Former Irish ambassador and head of the IIEA European thinktank Daithi O Ceallaigh urged the idea at a conference on the retro-fitting plan in Croke Park yesterday.
"Options to encourage the creation of a funding stream from savings, or indeed to encourage direct retro-fit investment in one's own building, should be explored," Mr O Ceallaigh said.
"This may be the key to driving take-up of deep retro-fit among the crucial group of early adopters and thus get things moving in the market."
Older people might well use their own savings to insulate their homes, especially with some financial incentive from the State, he said.
"The 55-plus age group has the highest level of private savings and the lowest rate of borrowings. Spending on home improvements seems to be a priority for this group and survey data shows they tend to invest more in retro-fitting their homes."

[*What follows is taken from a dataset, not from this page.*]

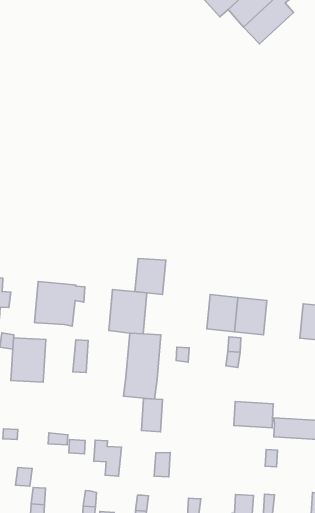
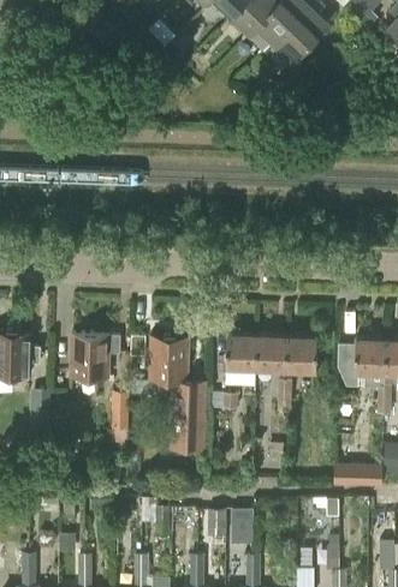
building: [135,258,166,294] -> [225,336,256,373]
building: [11,338,46,382] -> none
building: [141,398,162,432] -> [233,509,254,544]
building: [234,401,273,428] -> none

Mr O Ceallaigh said the 2001 Special Savings Incentive Account (SSIA), which attracted €16bn in deposits over a five-year period, topped up with a tax credit, could provide an example.
"The success of the scheme illustrates two important principles in creating a fund from savings: a capital guarantee and an attractive rate of return," he said.
"Research conducted for the Thinking Deeper report on the project shows that the idea of creating a fund for home retro-fit created from private savings has support from homeowners.
"A key advantage of this type of proposal is that it provides access to a significant pool of capital without recourse to international money markets.
"The cost to government of seeding such a fund might be offset, to some degree, by increased DIRT and increased Exchequer returns."
The report says work to improve the energy efficiency of buildings through retro-fit has been a rare source of growth for the construction industry, with some 3,000 jobs being created.
The Home Energy Savings scheme run by the Sustainable Energy Authority of Ireland (SEAI) has worked on 115,000 households, at a cost of €400m.
Grants for retro-fitting are due to be phased out by 2014 and the search is on for alternatives to Exchequer funding.
The joint report, by the IIEA (Institute of International and European Affairs) and the SEAI, says banks and institutional investors are uncomfortable with lending for extensive residential retrofit in the absence of an established track record demonstrating the value of these investments.
Householders are also reluctant to invest, due to issues around length of tenure, financing and lack of information regarding suitable energy saving measures, and financing issues.They generally do not consider borrowing to invest in home retrofit and nearly all upgrades are funded from savings, the report finds.